И Кромвели, и Стюарды достигли своего положения при Генрихе VIII Тюдоре, получив в собственность конфискованные монастырские земли католической церкви. Нашими семейными традициями были приверженность к Реформации и ненависть к католицизму.
Двоюродный брат моей матери, Роберт Стюард, доктор богословия, двадцать лет был последним католическим настоятелем, а затем еще четверть века – первым протестантским деканом Эли, получив и приумножив там земли.
Мой прадед Ричард Уильямс из валлийского Гламорганшира, близ Суонси, был сыном Екатерины, сестры всесильного лорд-канцлера Томаса Кромвеля, графа Эссекса, malleus monahorum, Молота монахов. Генрих VIII разрешил ему переменить свою фамилию на фамилию знаменитого дяди, и Ричард стал писаться Уильямс-Кромвель, что ныне делаю и я, при случае. Мой двоюродный дед, без сомнения, был великим человеком, и я рад, что ношу его фамилию.
Томас Кромвель, внук кузнеца и сын пивовара, родился за сто лет до меня близ Уимблдона, в Путни. Поругавшись с отцом, хотевшим, чтобы он продолжил его дело, Томас уехал с Острова на материк, служил солдатом и у банкиров в Италии, торговал в Голландии и Франции. Заработав денег и прочитав «Государя» Макиавелли, Томас вернулся домой, в двадцать восемь лет выучился на адвоката и вскоре стал одним из самых известных юристов в Англии. Он стал управляющим лорд-канцлера кардинала Вулси, а в 1523 году после его смерти был избран в парламент. Там его заметил король, который через десять лет назначил деда канцлером казначейства и государственным секретарем. Томас не забыл о своей сестре, моей прабабушке Екатерине, вышедшей замуж за валлийского дворянина и купца Уильямса, ставшей владелицей манора в Кембриджшире, и представил при дворе ее сына Ричарда, моего прадеда.

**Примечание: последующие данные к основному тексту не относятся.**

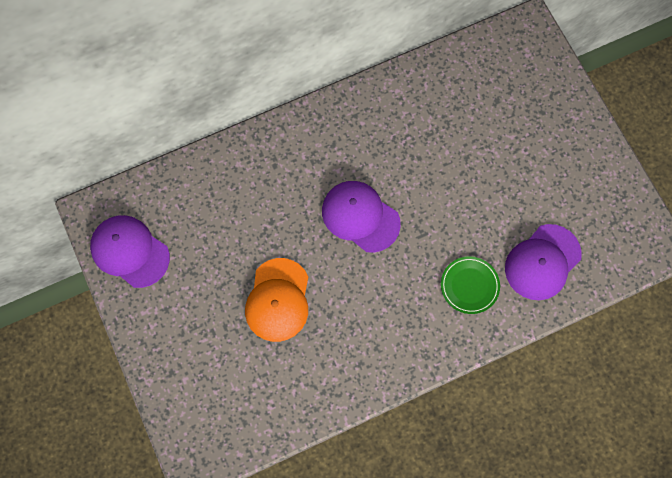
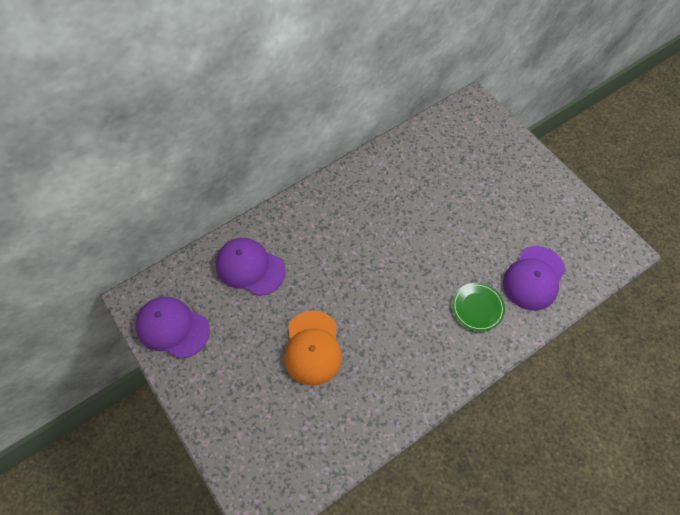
camera: 10 degrees left, 10 degrees down
purple cap [322,181,401,253] -> purple cap moved to [216,238,286,296]

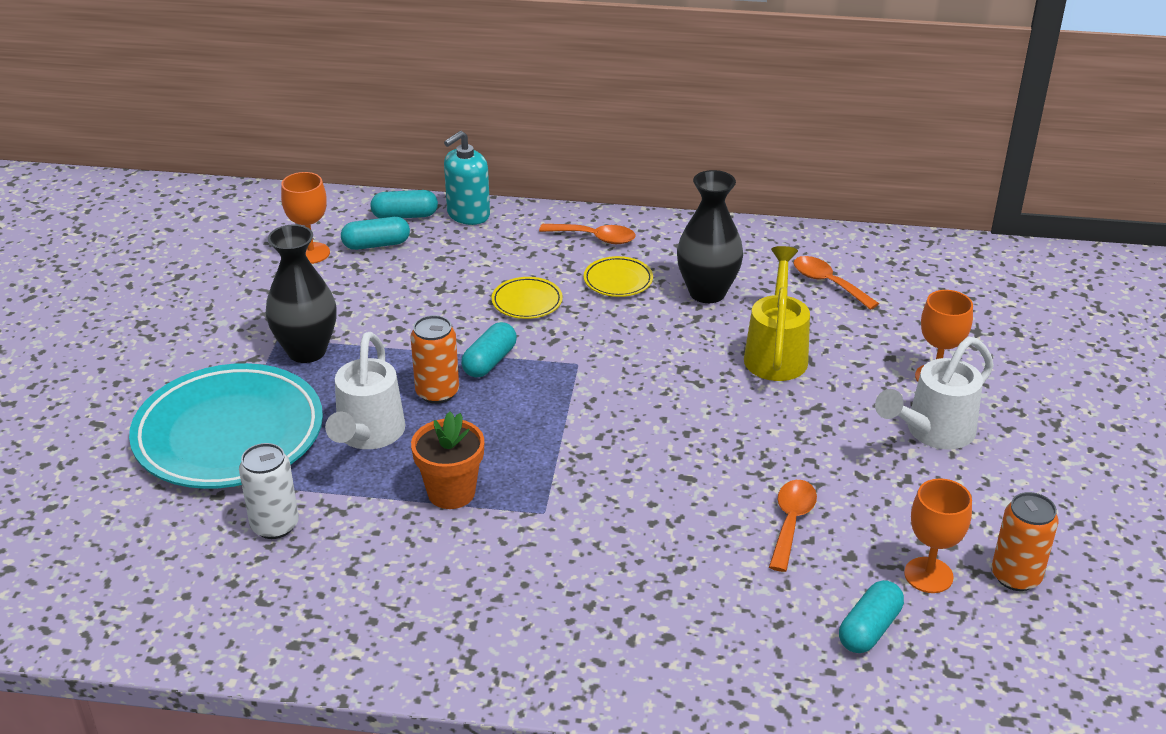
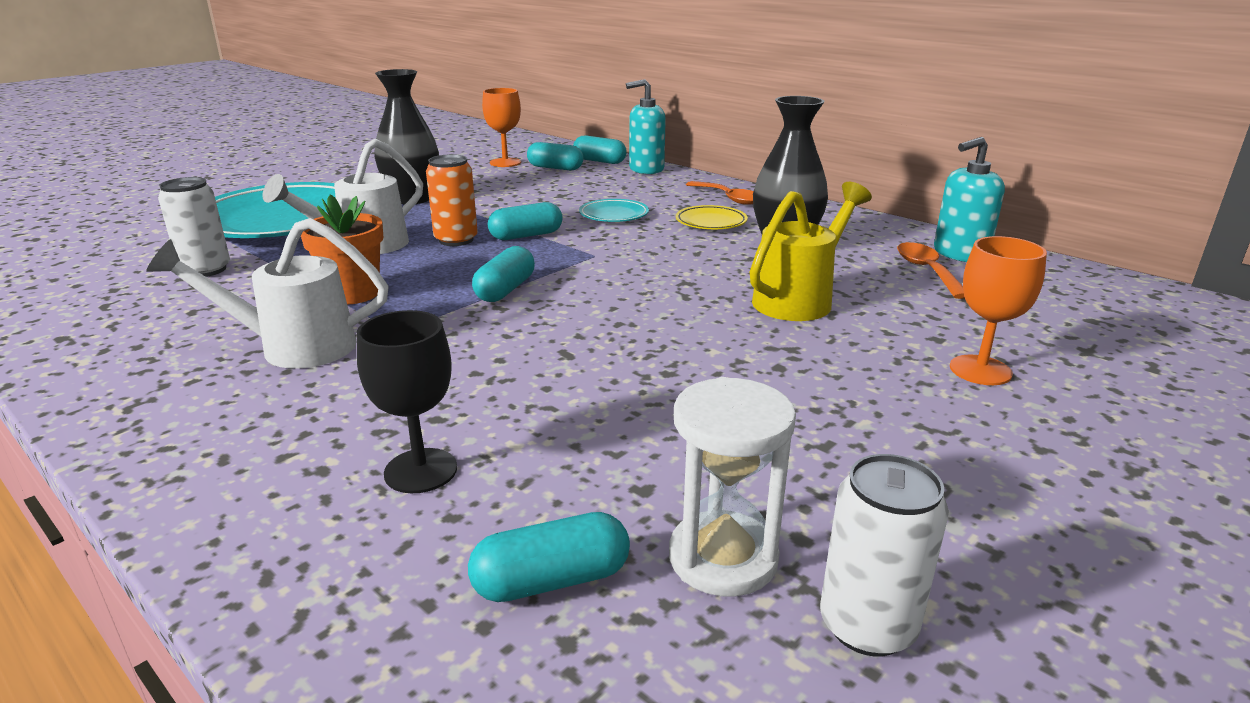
camera: 35 degrees right, 10 degrees down
yellow plate [492,277,563,319] -> turquoise plate [579,199,649,222]
orange spoon [769,480,817,572] -> none
white watering can [875,337,994,449] -> white watering can moved to [146,218,389,369]
orange goblet [904,478,972,593] -> white hourglass [669,377,796,597]
orange can [992,492,1058,591] -> white can [820,454,949,657]
none -> black goblet [357,310,457,493]
none -> turquoise capsule [472,246,535,302]
none -> turquoise soap dispenser [934,137,1005,262]

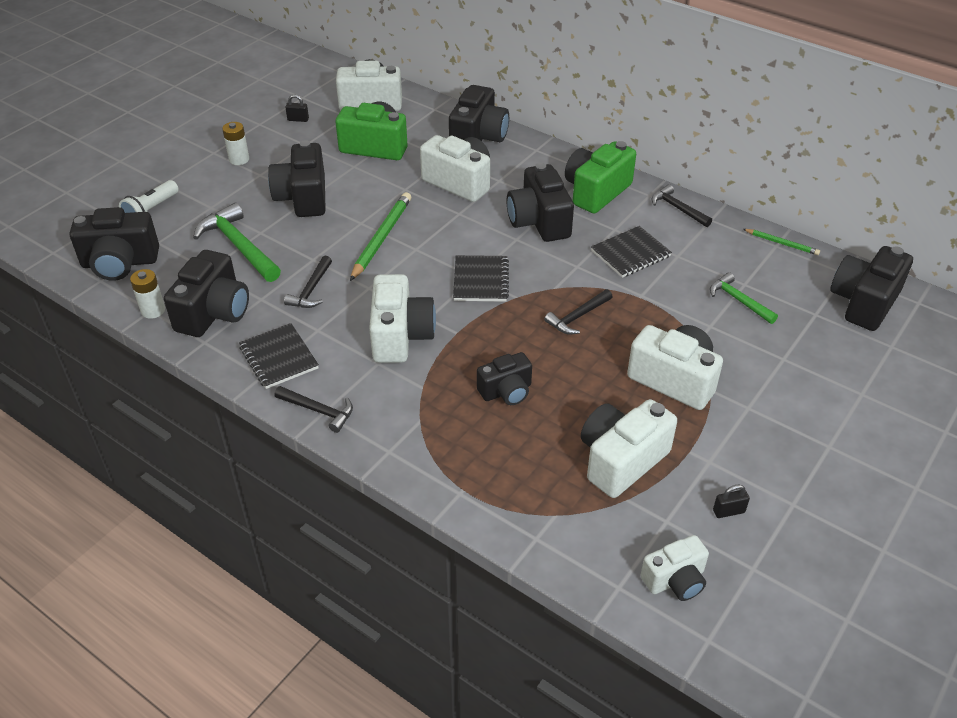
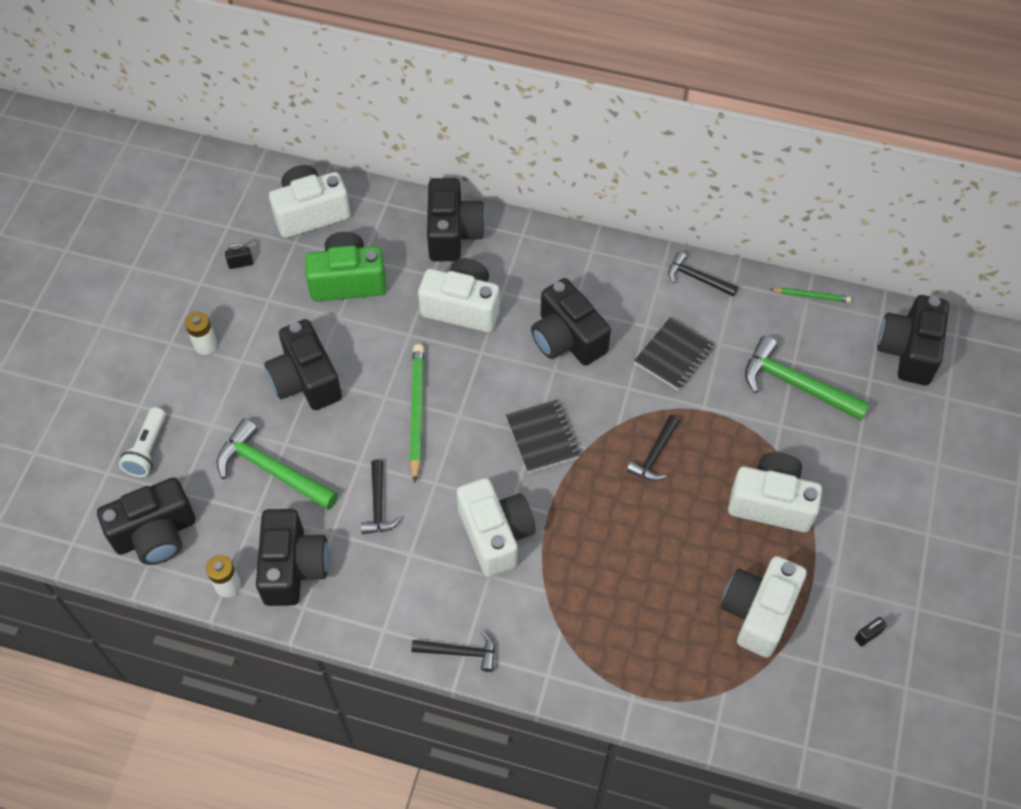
camera: 20 degrees left, 15 degrees up
black notebook [239,323,319,389] -> none
black camera [477,352,532,405] -> none
green camera [565,141,636,214] -> none
white camera [640,535,709,601] -> none
green hammer [710,272,778,324] -> green hammer [745,336,870,420], size x1.69

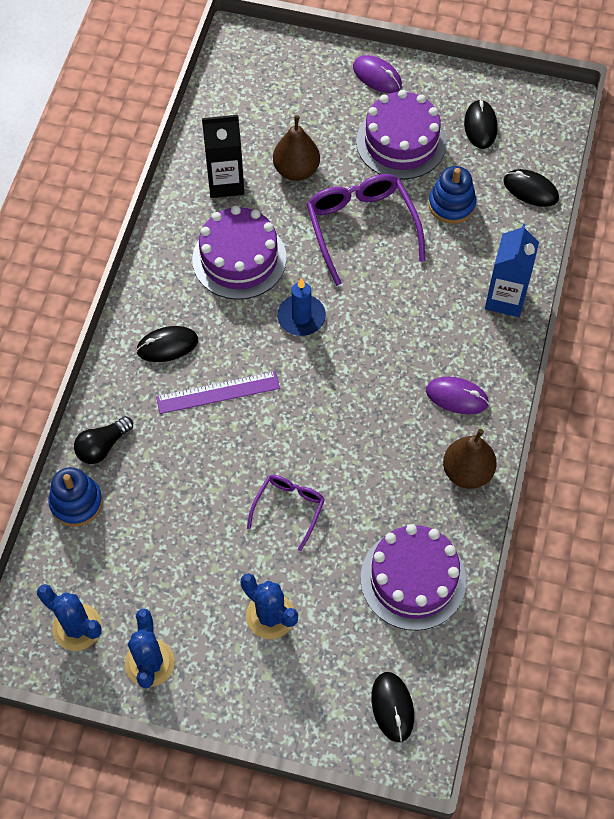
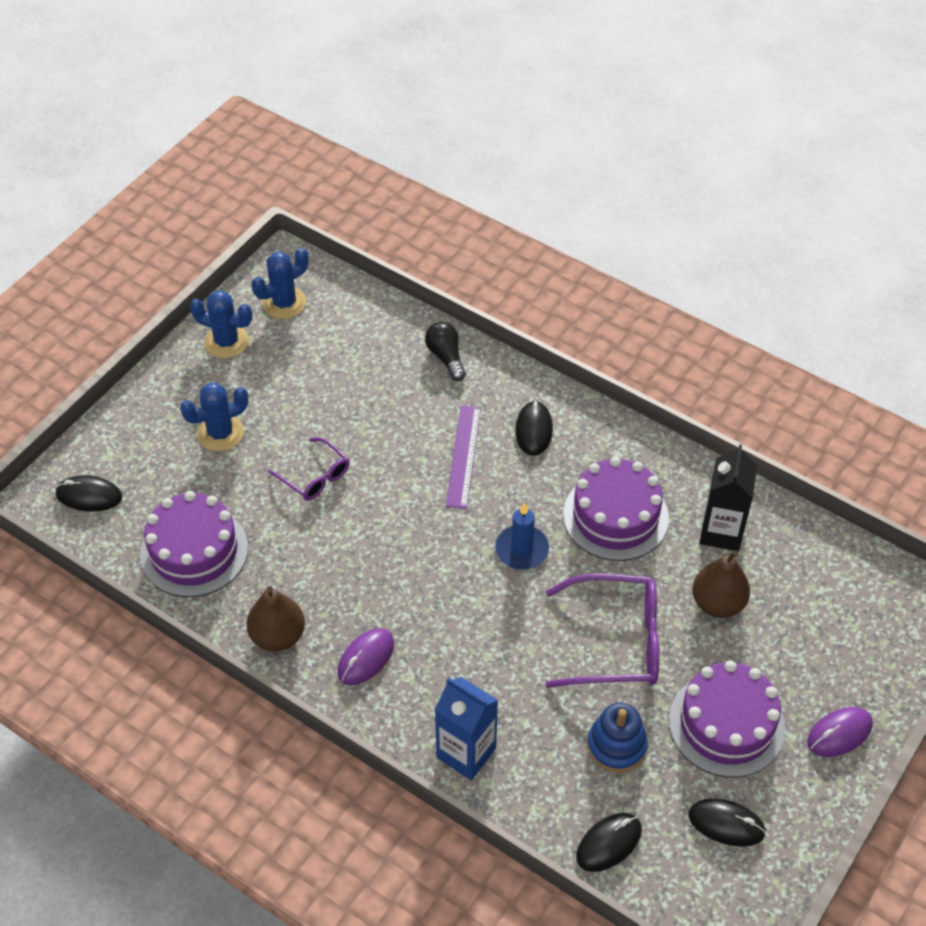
camera: 110 degrees right, 10 degrees down
blue stacking toy [49,467,103,527] -> none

Томас Кромвель помог Генриху VIII казнить своего предшественника, лорд-канцлера Томаса Мора, автора «Острова Утопия», и сам занял его место, только совсем ненадолго. Дед чересчур верно служил королю, и при нем наша политика на континенте и морская торговля достигли огромных успехов.
Этот незнатный и небогатый вельможа не нравился никому из сильных мира сего за близость к трону и простым людям за новые налоги, которые вводил по приказу короля-деспота. Томас Кромвель наполнил парламент придворными и вельможами и сохранил его от уничтожения всесильным монархом для будущей Англии, в том числе и для меня.
Тиран Генрих хорошо изучил мастерство деда в государственном управлении и убедился в его умственном превосходстве. Король, соскучившись по казням, решил сделать своего канцлера козлом отпущения, чтобы хоть на время успокоить взбудораженный жестокой властью народ.
Присвоив в апреле 1540 года сэру Томасу титул графа, через месяц Генрих обвинил его в том, что канцлер мешает королю проявлять государственные таланты и проведению церковных реформ. Неофициально Генрих объявил деда в своем неудачном четвертом браке.
10 июня Томас Кромвель был арестован, и ему в Тауэре передали слова короля, уже конфисковавшего его имущество: «Тебя, изменник, будут судить по законам, которые ты сочинил».
Генрих объявил в парламенте, что лорд-канцлер Томас Кромвель, хотевший жениться на его дочери Марии – «гнусный изменник и еретик, предатель и казнокрад, позорящий святой алтарь». Обойдясь без судебного фарса, парламент, отобранный сэром Томасом лично, по одному, присудил деда к повешению не до конца, четвертованию и сожжению заживо. Узнав о приговоре, французский и испанский короли пришли в полный восторг, понимая, что теперь интересы Англии будет защищать не мудрый стратег, а никчемный слуга короля.
28 июня Генрих милостиво объявил, что казнь бывшего лорда-канцлера ограничится только отсечением головы от туловища, и уехал в пятое свадебное путешествие. Покидая Лондон, король заявил, что «враги трона вынудили его казнить наиболее верного слугу из всех, которых он когда-либо имел».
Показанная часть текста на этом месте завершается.